Got you point Sir..Just one more detail-If I need have one object(say o1) and other refrence (r1) to that object o1(r1=o1),then i can check this by default Equals..So why we have AS operator and same by Icomaprarer interface?That too does same thing right?Please forgive my confusion
as gives us a reference of a different type: Say object r1 = "abc" then string r2 = r1 as string means r2 is the same as r1 but as a string, while Uri r3 = r1 as Uri means r3 is null because r1 wasn't a Uri so this couldn't work. IComparer lets us compare objects in an order. IEqualityComparer lets us set different rules for equality than those set by the Equals override, should we have a special case. E.g. string has an Equals that returns true if two strings are exactly the same characters in same order but there are IEqualityComparers for case-insensitive etc
ReferenceEquals lets us tell if two equal objects are actually the same object or not. (Doing a matching GetHashCode() for that is tricky. Luckily it's rarely necessary but nuget.org/packages/AisA can be used in the very rare cases where we care).

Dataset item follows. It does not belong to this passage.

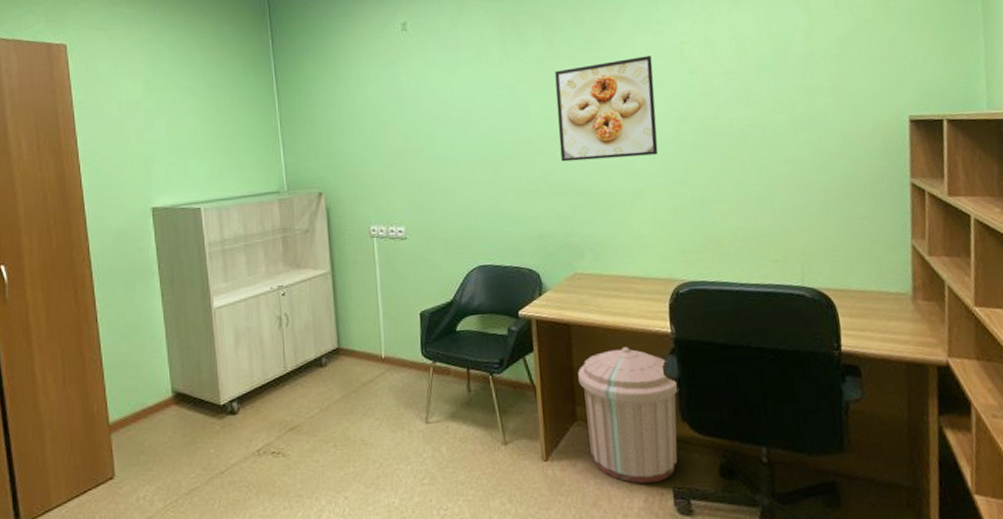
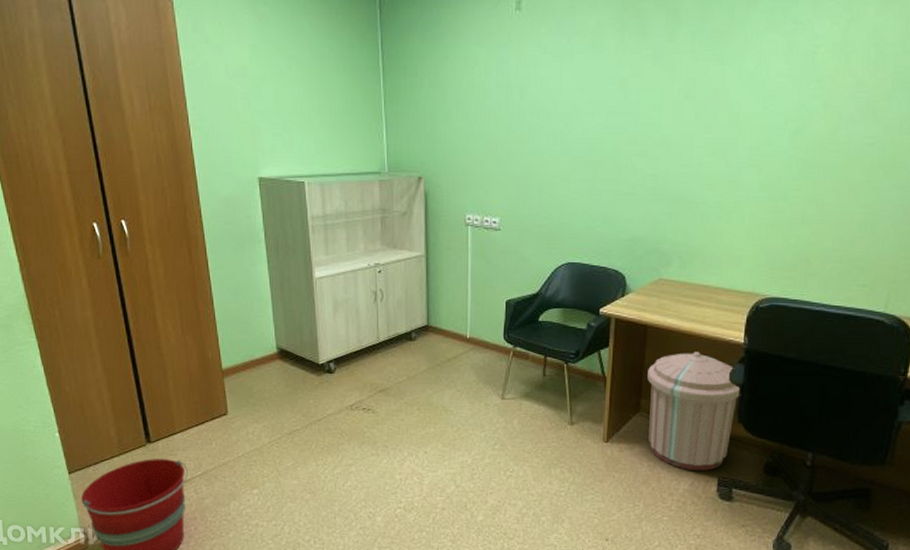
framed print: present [554,56,658,162] -> none [664,58,779,167]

@asawyer thanks a lot.IS operator also comapres two objects.Why cant we use this one.This is last piece of my confusion.
is also does not compare two objects. It tells use if an object is of a type; "abc" is string returns true, "abc" is int returns false. "abc" is "abc" (comparing two objects) does not compile and is not allowed. T y = x as T is the much the same as T y = (x is T) ? (T)x : null but only checks the type once.